The work of service that we are called to perform is highly varied. It is designed by God to fit the needs of this world as it is in our time, and it is also tailored to be the perfect fit for each of us at that moment. It is important for us to remember that these gifts are not given to us in order to build us up or to create any sense of superiority on our parts. Although they are great and wonderful, and some of them seem to be more significant, important, or powerful in human terms, from God’s perspective these gifts are all of equal worth and none of them are intended to set an individual apart as greater or more valuable than other followers of Christ. The gifts that we are given are intended to be given away in full, and we are called to serve others with all that the Lord has granted to us. There is no need to hold back anything or to attempt to protect these gifts from overuse or from depletion by virtue of giving them away. These gifts and the grace that was poured out upon us by Christ in granting them to us flow out of an unquenchable fountain of blessing that God has freely opened for His people to drink from.

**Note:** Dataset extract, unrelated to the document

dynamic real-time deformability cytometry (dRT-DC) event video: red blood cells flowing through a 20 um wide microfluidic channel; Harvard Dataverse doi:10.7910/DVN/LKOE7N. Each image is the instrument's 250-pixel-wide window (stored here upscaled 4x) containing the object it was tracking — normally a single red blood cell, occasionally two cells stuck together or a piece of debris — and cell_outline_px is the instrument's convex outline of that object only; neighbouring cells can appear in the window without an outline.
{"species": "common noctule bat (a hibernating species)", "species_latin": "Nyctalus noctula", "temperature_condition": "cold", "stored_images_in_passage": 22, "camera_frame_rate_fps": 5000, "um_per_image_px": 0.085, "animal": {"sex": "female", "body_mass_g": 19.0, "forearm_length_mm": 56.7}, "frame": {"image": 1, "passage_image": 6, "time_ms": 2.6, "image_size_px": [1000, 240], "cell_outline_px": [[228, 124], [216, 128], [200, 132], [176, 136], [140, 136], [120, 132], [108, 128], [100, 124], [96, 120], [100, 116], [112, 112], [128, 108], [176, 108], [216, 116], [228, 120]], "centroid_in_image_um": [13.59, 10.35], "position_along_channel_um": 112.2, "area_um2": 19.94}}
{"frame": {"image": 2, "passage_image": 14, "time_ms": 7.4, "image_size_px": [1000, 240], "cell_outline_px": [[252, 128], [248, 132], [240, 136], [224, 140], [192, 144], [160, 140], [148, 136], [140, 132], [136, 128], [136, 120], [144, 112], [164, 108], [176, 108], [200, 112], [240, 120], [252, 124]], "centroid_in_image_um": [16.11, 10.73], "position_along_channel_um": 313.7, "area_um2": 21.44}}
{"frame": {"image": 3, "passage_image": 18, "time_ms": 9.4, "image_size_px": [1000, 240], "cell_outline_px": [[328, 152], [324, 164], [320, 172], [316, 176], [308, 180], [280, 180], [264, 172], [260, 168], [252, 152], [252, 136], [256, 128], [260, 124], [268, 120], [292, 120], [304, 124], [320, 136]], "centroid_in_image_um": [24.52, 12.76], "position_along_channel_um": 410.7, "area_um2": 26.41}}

As we have received from God, so we are to give away all that we possess with the sure promise that we will be replenished as we need that resupply. There are times when the burden and the effort of this giving into the lives of others can become very heavy and we can become weary or worn down. These are days when we need the help and the support of other people who claim the same faith in Christ. These are times when we can lean into Christ’s body, the church, and allow others to walk with us, to grant us a safe place to rest, and to provide insight and encouragement that come directly from God’s Word and are poured into them and into us by His ever-present Spirit. Even with the Spirit within us and the gifts that God has granted to us at hand, none of us are intended by the Lord to walk through this life on our own. His design, plan, and intent for the journey that He sends each of His people on is for us to do this traveling with companions and in the gathered strength of His body of fellowship. In this setting, the grace that we require to sustain us can be found, the wisdom that is needed to assess each day is gathered together, and the opportunity to serve others as we allow them to serve us is granted full expression.